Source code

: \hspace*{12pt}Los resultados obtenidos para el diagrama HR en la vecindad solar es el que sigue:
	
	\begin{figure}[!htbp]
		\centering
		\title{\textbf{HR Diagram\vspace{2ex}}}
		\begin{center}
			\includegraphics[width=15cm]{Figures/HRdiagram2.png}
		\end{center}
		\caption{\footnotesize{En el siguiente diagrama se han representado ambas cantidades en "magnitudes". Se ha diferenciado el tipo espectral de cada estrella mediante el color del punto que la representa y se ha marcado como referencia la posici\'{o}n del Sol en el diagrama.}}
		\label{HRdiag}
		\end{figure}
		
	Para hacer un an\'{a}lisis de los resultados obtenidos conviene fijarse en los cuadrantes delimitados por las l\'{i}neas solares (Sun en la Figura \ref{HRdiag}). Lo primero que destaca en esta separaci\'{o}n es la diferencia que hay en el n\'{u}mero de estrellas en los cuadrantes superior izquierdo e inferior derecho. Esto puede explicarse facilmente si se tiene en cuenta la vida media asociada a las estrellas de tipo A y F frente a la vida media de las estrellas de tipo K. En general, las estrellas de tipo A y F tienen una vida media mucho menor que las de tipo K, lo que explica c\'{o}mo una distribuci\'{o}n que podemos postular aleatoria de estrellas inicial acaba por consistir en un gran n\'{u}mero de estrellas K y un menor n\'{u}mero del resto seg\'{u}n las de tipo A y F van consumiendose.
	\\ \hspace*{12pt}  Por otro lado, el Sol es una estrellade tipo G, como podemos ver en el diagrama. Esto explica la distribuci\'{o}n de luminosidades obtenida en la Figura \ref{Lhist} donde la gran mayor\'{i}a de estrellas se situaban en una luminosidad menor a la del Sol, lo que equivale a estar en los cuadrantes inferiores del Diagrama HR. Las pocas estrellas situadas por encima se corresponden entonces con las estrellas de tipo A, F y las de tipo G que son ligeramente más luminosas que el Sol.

DIRECTIONS FOR THIS TASK » Every entry above needs to be written out again exactly.

RESPONSE TO THIS TASK »
Source code

: \hspace*{12pt}Los resultados obtenidos para el diagrama HR en la vecindad solar es el que sigue:
	
	\begin{figure}[!htbp]
		\centering
		\title{\textbf{HR Diagram\vspace{2ex}}}
		\begin{center}
			\includegraphics[width=15cm]{Figures/HRdiagram2.png}
		\end{center}
		\caption{\footnotesize{En el siguiente diagrama se han representado ambas cantidades en "magnitudes". Se ha diferenciado el tipo espectral de cada estrella mediante el color del punto que la representa y se ha marcado como referencia la posici\'{o}n del Sol en el diagrama.}}
		\label{HRdiag}
		\end{figure}
		
	Para hacer un an\'{a}lisis de los resultados obtenidos conviene fijarse en los cuadrantes delimitados por las l\'{i}neas solares (Sun en la Figura \ref{HRdiag}). Lo primero que destaca en esta separaci\'{o}n es la diferencia que hay en el n\'{u}mero de estrellas en los cuadrantes superior izquierdo e inferior derecho. Esto puede explicarse facilmente si se tiene en cuenta la vida media asociada a las estrellas de tipo A y F frente a la vida media de las estrellas de tipo K. En general, las estrellas de tipo A y F tienen una vida media mucho menor que las de tipo K, lo que explica c\'{o}mo una distribuci\'{o}n que podemos postular aleatoria de estrellas inicial acaba por consistir en un gran n\'{u}mero de estrellas K y un menor n\'{u}mero del resto seg\'{u}n las de tipo A y F van consumiendose.
	\\ \hspace*{12pt}  Por otro lado, el Sol es una estrellade tipo G, como podemos ver en el diagrama. Esto explica la distribuci\'{o}n de luminosidades obtenida en la Figura \ref{Lhist} donde la gran mayor\'{i}a de estrellas se situaban en una luminosidad menor a la del Sol, lo que equivale a estar en los cuadrantes inferiores del Diagrama HR. Las pocas estrellas situadas por encima se corresponden entonces con las estrellas de tipo A, F y las de tipo G que son ligeramente más luminosas que el Sol.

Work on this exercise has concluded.